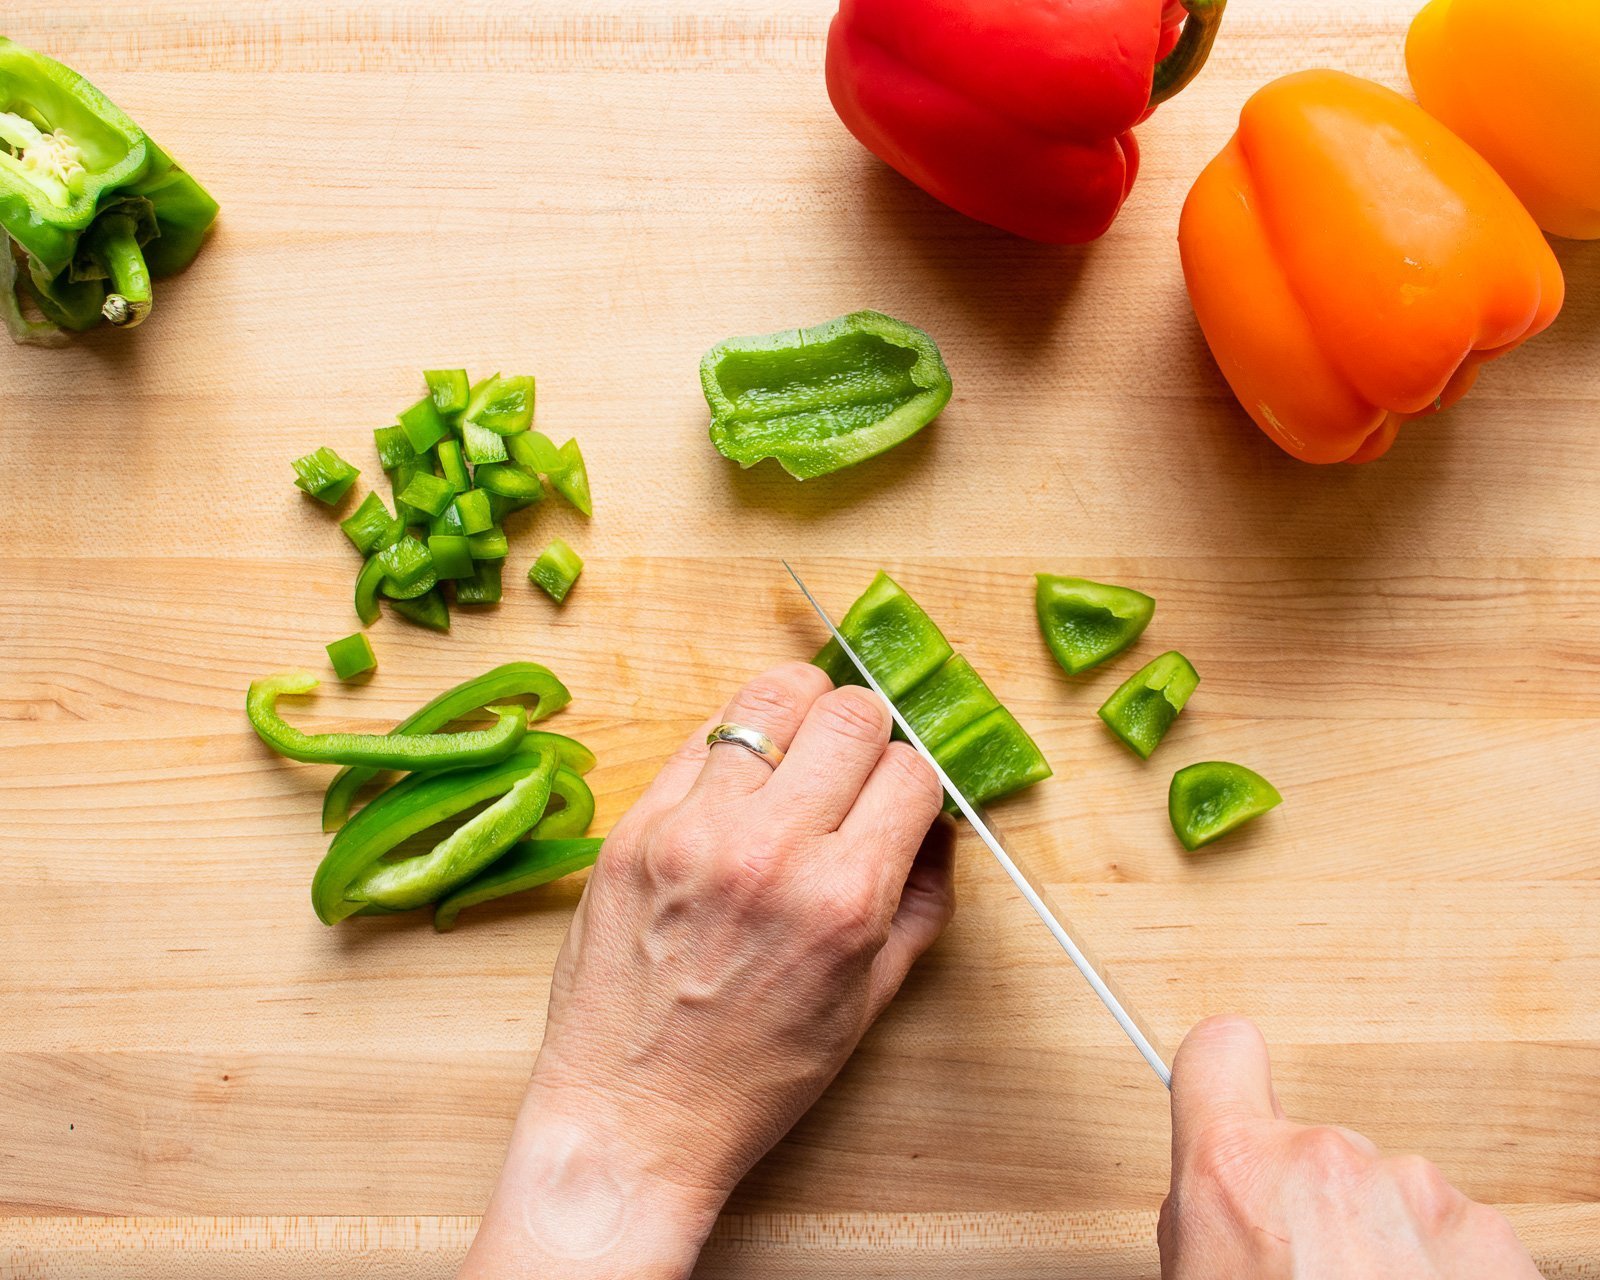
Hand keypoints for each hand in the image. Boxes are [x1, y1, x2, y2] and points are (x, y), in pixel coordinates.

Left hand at [461, 662, 952, 1278]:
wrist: (632, 1119)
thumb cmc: (756, 1075)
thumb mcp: (868, 1000)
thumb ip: (920, 901)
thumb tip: (938, 825)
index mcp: (844, 898)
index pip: (911, 771)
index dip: (916, 781)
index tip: (900, 799)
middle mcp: (772, 850)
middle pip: (848, 712)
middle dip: (865, 731)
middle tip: (850, 765)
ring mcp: (694, 831)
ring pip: (769, 698)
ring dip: (795, 717)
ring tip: (792, 754)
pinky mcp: (633, 827)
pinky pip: (699, 739)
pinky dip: (730, 749)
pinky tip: (733, 787)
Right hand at [1160, 1016, 1541, 1278]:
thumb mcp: (1192, 1277)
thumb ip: (1206, 1211)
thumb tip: (1219, 1197)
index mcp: (1237, 1171)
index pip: (1219, 1048)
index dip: (1221, 1075)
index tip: (1227, 1090)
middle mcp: (1331, 1164)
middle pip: (1315, 1146)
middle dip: (1314, 1201)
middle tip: (1303, 1271)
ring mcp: (1421, 1197)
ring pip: (1390, 1195)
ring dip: (1383, 1243)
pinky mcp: (1495, 1240)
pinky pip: (1455, 1236)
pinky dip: (1442, 1272)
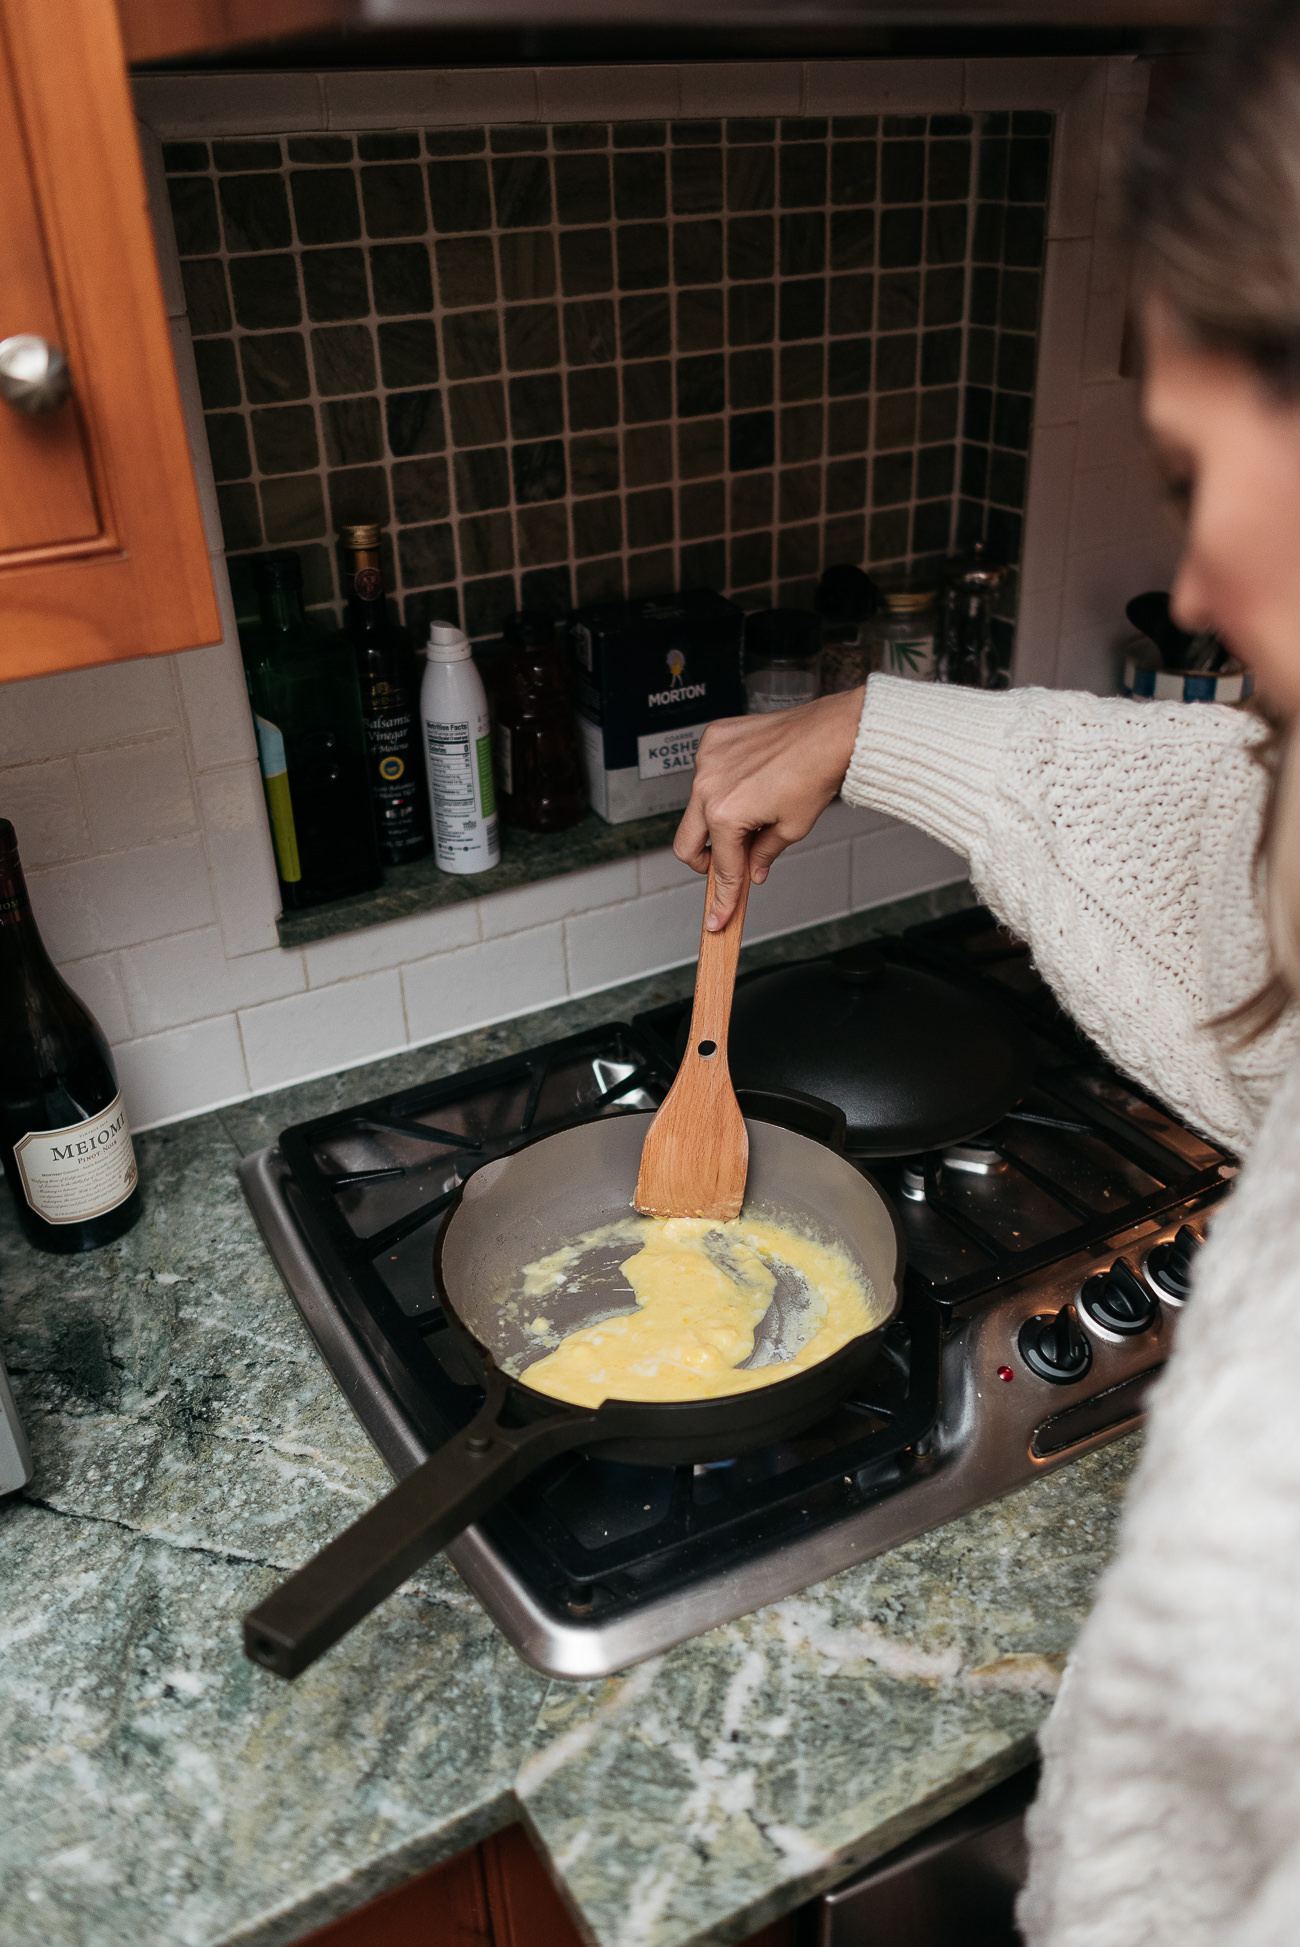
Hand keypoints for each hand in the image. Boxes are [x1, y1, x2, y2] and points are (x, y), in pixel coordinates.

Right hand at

### TASK INSTRUCTIONS
Take every line of the material and copy it exactly, leaving out the pictures.

### SOLUTION FOR THIS TASK
Hand keypoints for each hand in the image. Boxes are [x1, y1, x2, y2] and points are (x, y), in pixel coordinates.

Left hand at [461, 662, 952, 1278]:
wrist: (632, 1119)
thumb cmc: (756, 1075)
thumb mcp: (868, 1000)
thumb ip: (920, 901)
thumb tip: (938, 825)
index mcp: (844, 898)
index pip: (911, 771)
index dip: (916, 781)
index tip: (900, 799)
middle mcp: (772, 850)
middle pip: (848, 712)
middle dip: (865, 731)
middle tip: (850, 765)
ring mcp: (694, 831)
ring pip: (769, 698)
ring dip: (795, 717)
ring tip: (792, 754)
pinky mcp: (633, 827)
pinky pip: (699, 739)
pinky dip: (730, 749)
pinky tip: (733, 787)
Right hand at [1160, 1016, 1541, 1278]:
thumb mcp: (1192, 1277)
thumb ip: (1206, 1211)
thumb tip: (1219, 1197)
index mcp: (1237, 1171)
index pip: (1219, 1048)
index dip: (1221, 1075)
index tip: (1227, 1090)
middle mcp: (1331, 1164)
middle pip: (1315, 1146)
middle dip: (1314, 1201)
middle tip: (1303, 1271)
ring mcp: (1421, 1197)
ring pip: (1390, 1195)
ring dip: (1383, 1243)
pinky mcp: (1495, 1240)
pinky pip: (1455, 1236)
pinky dip: (1442, 1272)
Hand keypoints for each hand in the image. Boxes are [x1, y1, x2, y2] and points are (x, y), in pixel coordinates.

Right hand at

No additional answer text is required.